Return, word for word, only the lines of the data below that lie between the line with "middle pip: (386, 115)" and the line with "thumb mcp: (613, 274)", those two lines included.

*** RECORDED INFORMATION ***

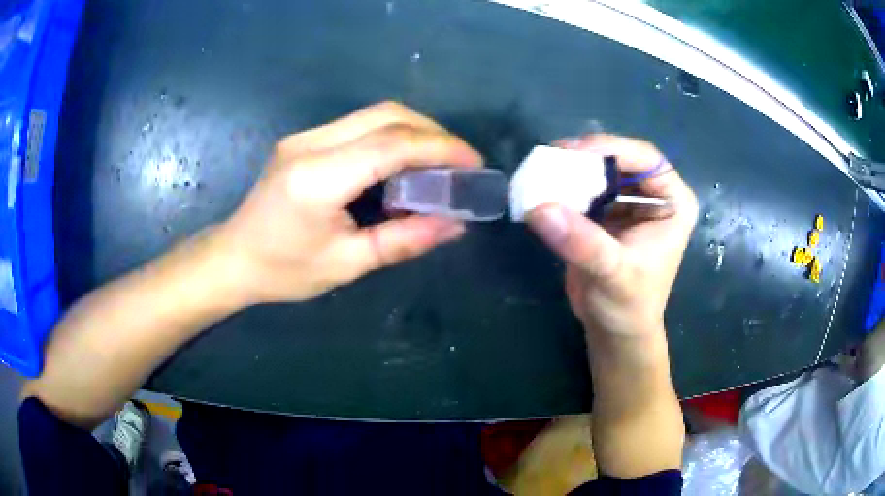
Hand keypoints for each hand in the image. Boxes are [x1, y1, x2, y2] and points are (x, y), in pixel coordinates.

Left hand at [212, 102, 482, 304]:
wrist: (234, 258)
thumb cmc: (284, 270)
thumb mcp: (346, 263)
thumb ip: (403, 240)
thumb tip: (454, 224)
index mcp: (318, 178)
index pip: (392, 145)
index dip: (440, 148)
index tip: (474, 163)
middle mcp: (310, 144)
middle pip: (386, 115)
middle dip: (432, 133)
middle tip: (460, 162)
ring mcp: (304, 137)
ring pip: (374, 115)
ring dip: (414, 131)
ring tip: (438, 163)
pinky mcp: (304, 140)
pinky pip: (358, 126)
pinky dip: (391, 137)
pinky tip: (402, 163)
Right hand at [526, 135, 697, 338]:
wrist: (614, 332)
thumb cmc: (628, 306)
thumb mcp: (613, 274)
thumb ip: (583, 242)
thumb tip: (540, 208)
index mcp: (674, 202)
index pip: (646, 159)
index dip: (611, 148)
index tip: (572, 150)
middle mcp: (653, 196)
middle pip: (619, 159)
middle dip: (586, 158)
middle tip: (550, 158)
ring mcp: (628, 202)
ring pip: (599, 171)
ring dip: (571, 171)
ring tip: (542, 172)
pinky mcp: (606, 213)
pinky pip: (584, 189)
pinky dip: (564, 189)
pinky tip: (543, 190)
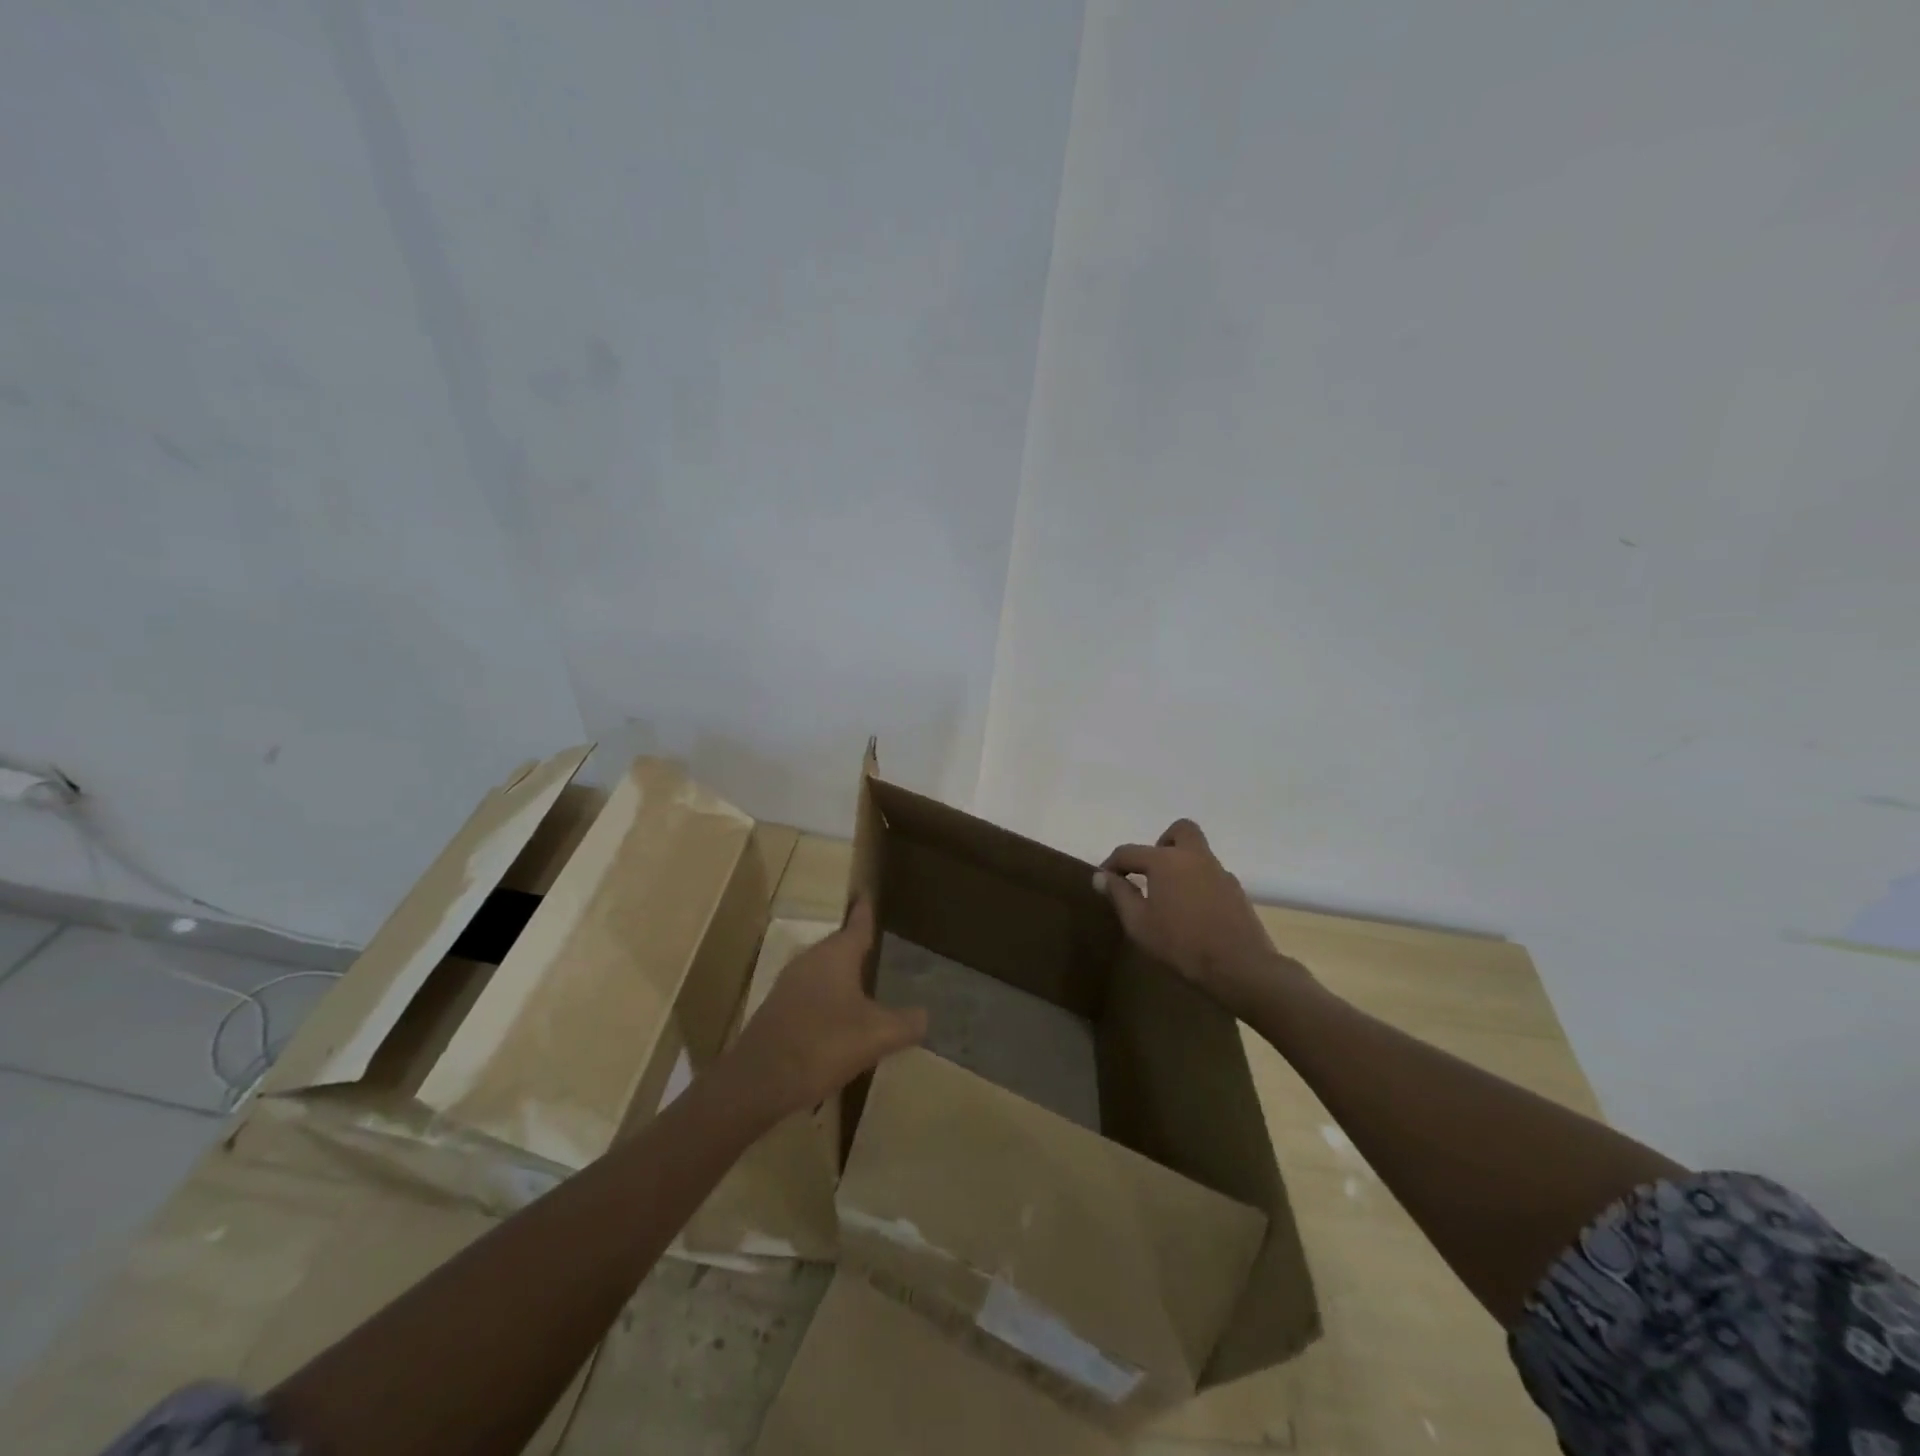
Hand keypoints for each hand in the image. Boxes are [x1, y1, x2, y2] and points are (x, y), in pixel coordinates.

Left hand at [722, 899, 927, 1120]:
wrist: (759, 1080)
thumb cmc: (823, 1044)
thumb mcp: (877, 1036)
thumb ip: (906, 1023)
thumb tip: (925, 1015)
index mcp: (836, 955)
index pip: (858, 924)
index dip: (866, 911)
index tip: (870, 895)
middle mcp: (811, 960)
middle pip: (839, 945)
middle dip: (857, 945)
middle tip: (879, 945)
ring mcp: (790, 984)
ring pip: (823, 970)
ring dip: (842, 974)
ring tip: (864, 983)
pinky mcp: (778, 1009)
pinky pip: (811, 993)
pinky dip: (827, 998)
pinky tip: (839, 1020)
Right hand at [1096, 819, 1303, 1018]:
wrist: (1240, 967)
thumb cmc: (1181, 944)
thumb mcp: (1139, 924)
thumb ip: (1119, 895)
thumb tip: (1102, 876)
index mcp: (1165, 860)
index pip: (1129, 851)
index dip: (1112, 864)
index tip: (1104, 881)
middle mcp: (1194, 856)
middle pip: (1180, 831)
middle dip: (1161, 843)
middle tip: (1151, 871)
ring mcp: (1219, 872)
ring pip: (1198, 853)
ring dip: (1181, 864)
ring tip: (1169, 897)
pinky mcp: (1236, 891)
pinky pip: (1211, 875)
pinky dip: (1197, 883)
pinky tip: (1193, 912)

*** End of RECORDED INFORMATION ***

- **EXPECTED ANSWER**:
middle pip: (386, 115)
middle dip: (432, 133)
middle tip: (460, 162)
ring mcp: (304, 137)
ring pip: (374, 115)
ring dip: (414, 131)
ring tip: (438, 163)
pinky mcp: (304, 140)
pinky pip: (358, 126)
pinky dip: (391, 137)
pinky tip: (402, 163)
Right hand at [526, 135, 697, 338]:
wrist: (614, 332)
thumb cmc: (628, 306)
thumb mcp: (613, 274)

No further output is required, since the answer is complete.